## REQUIREMENT
Exact reproduction of the data is required, with images excluded.

_ _ _

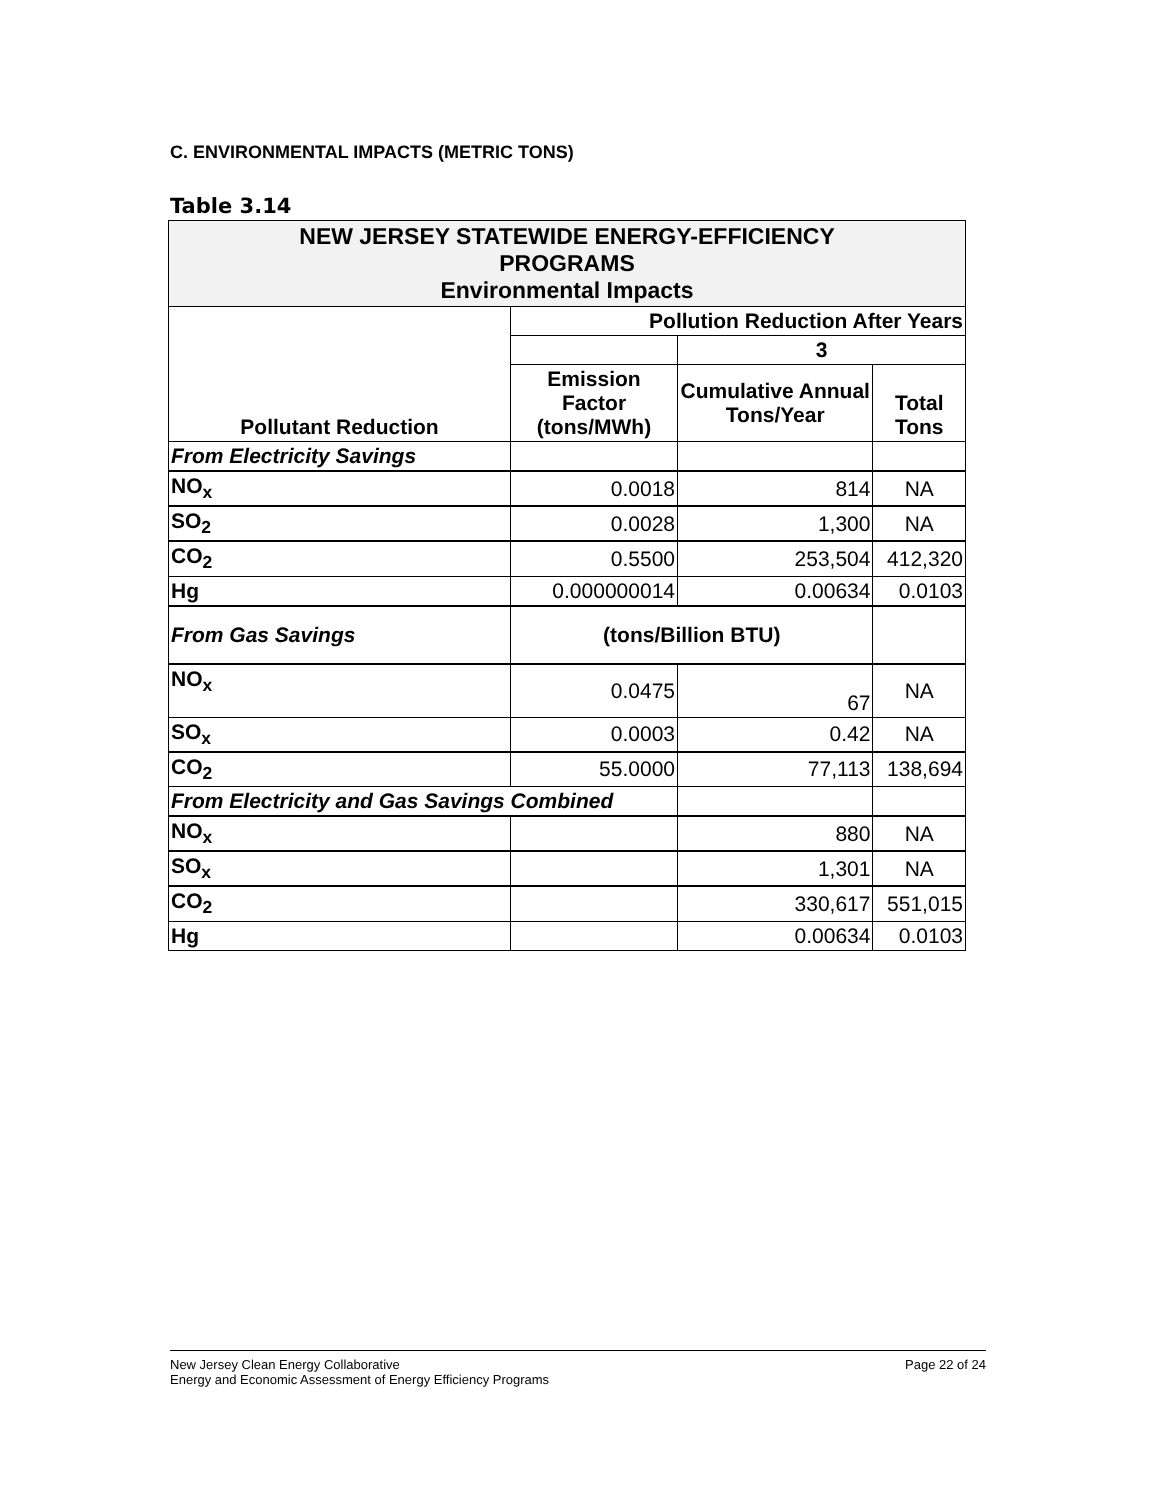C. ENVIRONMENTAL IMPACTS (METRIC TONS)
Table 3.14
| NEW JERSEY STATEWIDE ENERGY-EFFICIENCY PROGRAMS Environmental Impacts | | | |
| Pollutant Reduction | Pollution Reduction After Years | | |
| | | 3 | |
| | Emission Factor (tons/MWh) | Cumulative Annual Tons/Year | Total Tons |
| From Electricity Savings | | | |
| NO<sub>x</sub> | 0.0018 | 814 | NA |
| SO<sub>2</sub> | 0.0028 | 1,300 | NA |
| CO<sub>2</sub> | 0.5500 | 253,504 | 412,320 |
| Hg | 0.000000014 | 0.00634 | 0.0103 |
| From Gas Savings | (tons/Billion BTU) | | |
| NO<sub>x</sub> | 0.0475 | 67 | NA |
| SO<sub>x</sub> | 0.0003 | 0.42 | NA |
| CO<sub>2</sub> | 55.0000 | 77,113 | 138,694 |
| From Electricity and Gas Savings Combined | | | |
| NO<sub>x</sub> | | 880 | NA |
| SO<sub>x</sub> | | 1,301 | NA |
| CO<sub>2</sub> | | 330,617 | 551,015 |
| Hg | | 0.00634 | 0.0103 |
Page 22 of 24 New Jersey Clean Energy Collaborative
Energy and Economic Assessment of Energy Efficiency Programs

_ _ _

## THE ANSWER
C. ENVIRONMENTAL IMPACTS (METRIC TONS)
Table 3.14
| NEW JERSEY STATEWIDE ENERGY-EFFICIENCY PROGRAMS Environmental Impacts | | | |
| Pollutant Reduction | Pollution Reduction After Years | | |
| | | 3 | |
| | Emission Factor (tons/MWh) | Cumulative Annual Tons/Year | Total Tons |
| From Electricity Savings | | | |
| NO<sub>x</sub> | 0.0018 | 814 | NA |
| SO<sub>2</sub> | 0.0028 | 1,300 | NA |
| CO<sub>2</sub> | 0.5500 | 253,504 | 412,320 |
| Hg | 0.000000014 | 0.00634 | 0.0103 |
| From Gas Savings | (tons/Billion BTU) | | |
| NO<sub>x</sub> | 0.0475 | 67 | NA |
| SO<sub>x</sub> | 0.0003 | 0.42 | NA |
| CO<sub>2</sub> | 55.0000 | 77,113 | 138,694 |
| From Electricity and Gas Savings Combined | | | |
| NO<sub>x</sub> | | 880 | NA |
| SO<sub>x</sub> | | 1,301 | NA |
| CO<sub>2</sub> | | 330,617 | 551,015 |
| Hg | | 0.00634 | 0.0103 |
Page 22 of 24 New Jersey Clean Energy Collaborative
Energy and Economic Assessment of Energy Efficiency Programs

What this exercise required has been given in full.